MOORE, Okla. (AP) — One young girl is so afraid of the wind that she carries headphones to block out the sound. Other kids are traumatized by the memory of their narrow escape from the storm and the friends who died just a few feet away from them.
Nearly three months after a twister blasted through Moore and destroyed two elementary schools, students are preparing to go back to class. Although many families are ready to return to a familiar routine, parents and teachers say the town's children have fears that are still fresh and a lot more healing to do.
Both schools — Plaza Towers Elementary and Briarwood Elementary — have been razed to concrete slabs, as have most of the surrounding homes.

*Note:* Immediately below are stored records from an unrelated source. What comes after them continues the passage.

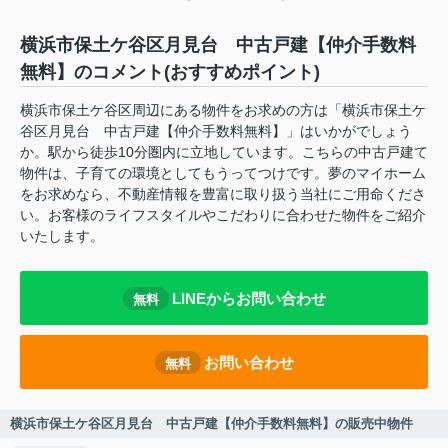
横浜市保土ケ谷区月見台 中古戸建【仲介手数料
無料】のコメント(おすすめポイント)
横浜市保土ケ谷区周辺にある物件をお求めの方は「横浜市保土ケ
谷区月見台 中古戸建【仲介手数料無料】」はいかがでしょう
か。駅から徒歩10分圏内に立地しています。こちらの中古戸建て
物件は、子育ての環境としてもうってつけです。夢のマイホーム
をお求めなら、不動産情報を豊富に取り扱う当社にご用命くださ
い。お客様のライフスタイルやこだわりに合わせた物件をご紹介
いたします。
LINEからお問い合わせ
無料
お問い合わせ
無料
横浜市保土ケ谷区月見台 中古戸建【仲介手数料無料】の販売中物件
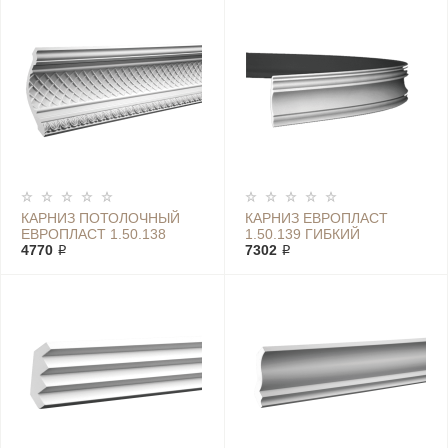
КАРНИЗ ПОТОЛОЧНЫЙ
КАРНИЗ ЕВРОПЛАСТ
ЕВРОПЛАСТ 1.50.138
1.50.139 ГИБКИЙ
4770 ₽
7302 ₽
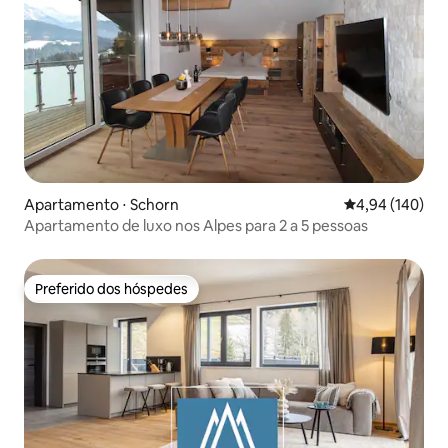
Apartamento ⋅ Schorn
4,94 de uma av
4,94 (140)
Apartamento de luxo nos Alpes para 2 a 5 pessoas
Preferido dos hóspedes
Preferido dos hóspedes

Students will attend class in temporary buildings starting Friday.
District officials hope the new school year marks a fresh start in the lives of children who survived the May 20 tornado, which killed 24 people and wrecked scores of homes and businesses along a 17-mile path through the heart of this Oklahoma City suburb.
"I'm not going to act as though those first couple of weeks (after the storm) weren't so terribly difficult, because they were," said Superintendent Robert Romines, a longtime Moore resident who took the district's top post over the summer. "But since that day, we have turned a lot of corners. After our last funeral, we turned a corner."

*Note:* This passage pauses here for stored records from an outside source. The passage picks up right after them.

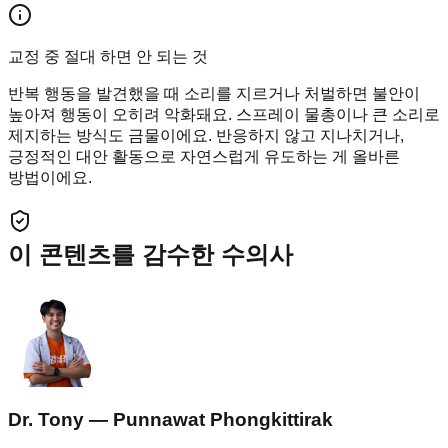
교정 중 절대 하면 안 되는 것
반복 행동을 발견했을 때 소리를 지르거나 처벌하면 불안이
높아져 행동이 오히려 악화돼요. 스프레이 물총이나 큰 소리로
제지하는 방식도 금물이에요. 반응하지 않고 지나치거나,
긍정적인 대안 활동으로 자연스럽게 유도하는 게 올바른
방법이에요.
이 콘텐츠를 감수한 수의사
Dr. Tony — Punnawat Phongkittirak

Parents of some of the children who attended Plaza Towers, where seven third-graders were crushed by a collapsing wall, say their kids frighten easily, especially during severe weather, and are often haunted by thoughts of their friends who died.

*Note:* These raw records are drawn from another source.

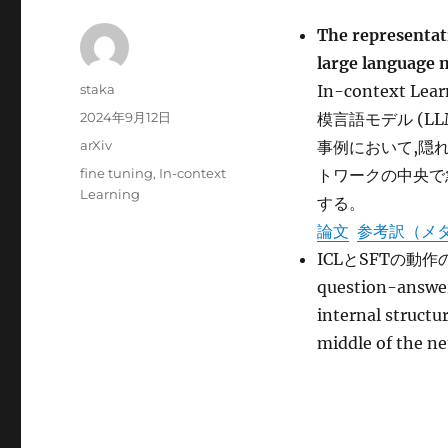
The representat
large language
投
staka
In-context Lea
稿
投
2024年9月12日
模言語モデル (L
者
稿
カ
arXiv
事例において,隠れ
日:
テ
タ
fine tuning
,
In-context
トワークの中央で
ゴ
グ
Learning
する。
リ
ー
論文
参考訳（メ
ICLとSFTの動作の差
question-answeri
internal structu
middle of t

"There was screaming and crying," recalled 9-year-old Ruby Macias, who was trapped under the same wall.
Now Ruby gets scared whenever the weather turns bad and remains troubled by the death of her close friend, Sydney Angle, who was also 9.
"She says she dreams about her friend," said Ruby's mother, Veronica Macias. "I don't know what to tell her."
Another Plaza Towers student trapped beneath the wall, 10-year-old Xavier Delgado, said he doesn't like to think or talk about the day of the tornado, but he's not afraid to go back to class.
"I'm not nervous. I'm kind of excited about seeing my friends," said Xavier, who acknowledged that heavy weather still disturbs him. "I only get scared when there's loud thunder."
Xavier's 8-year-old sister, Haley, a second-grader at Plaza Towers, often carries a pair of headphones to block out the sound of the wind, which reminds her of the day the twister reduced her school to pile of rubble.
"She remembers the noise," said the children's mother, Athena Delgado. "If it's going to be windy or severe weather outside, she'll carry them with her."
The site where the Plaza Towers school once stood, in the heart of a neighborhood decimated by the tornado, has become a makeshift memorial for the dead and a meeting spot for volunteers. A handful of wind-battered trees are beginning to grow new leaves and branches again.
A chain-link fence that ringed the school property was covered with hundreds of autographed T-shirts from across the country, many from the volunteers who poured into the community to help. The fence has been removed so workers can begin digging out the slab, but seven wooden crosses remain, each adorned with the name of a child who died. An eighth cross, taller than the rest, simply has a black number 7 inside a red heart.
Jennifer Doan, the third-grade teacher of six of the seven kids who died at Plaza Towers, suffered fractures in her spine and sternum when the wall fell in one piece on top of her and her students who had taken cover in a school hallway.
Doan, 30, managed to shield two students who were closest to her from the full weight of the wall, but she says she's still disturbed by memories of the ones she couldn't protect, especially when she reunites with her students who survived.
"I've been told over and over I couldn't have done anything else, and I know I did help save the ones that were right there under me. But of course, it reminds me of my other ones that I couldn't save," Doan said.
Doan, who was trapped under the wall for about an hour, said she was looking forward to the normalcy of school, but doctors haven't cleared her to return to work.
"I think it is partly healing to be back and to be back with everyone, and back with our kids that have gone through the same thing," said Doan, who is now about five months' pregnant. "But for me, in particular, I know obviously I'm not healed."
Brand-new schools are being constructed at both the Plaza Towers and Briarwood sites, with plans to include reinforced safe rooms that can withstand the most menacing storms. School officials hope both buildings will be open for the start of the 2014 school year.
This year, Briarwood students will attend classes at a local Baptist church while those from Plaza Towers go to a renovated building on the junior high campus. The transition to new buildings adds extra stress to the start of classes.
"I'm a little nervous about the beginning of school because I want the kids so badly to feel good and comfortable at school," said Plaza Towers Principal Amy Simpson, who took cover from the storm in a 4-by-5-foot bathroom with her office staff and emerged to find a mangled car on a coworker's desk.
Simpson kept in touch with many of her students over the summer and knows that they are still healing.
"Last night it rained and some of the kids started to cry. They're still trying to process it all," Simpson said. "This summer has been anything but normal, but school is a norm. It's a constant, where they see the same people."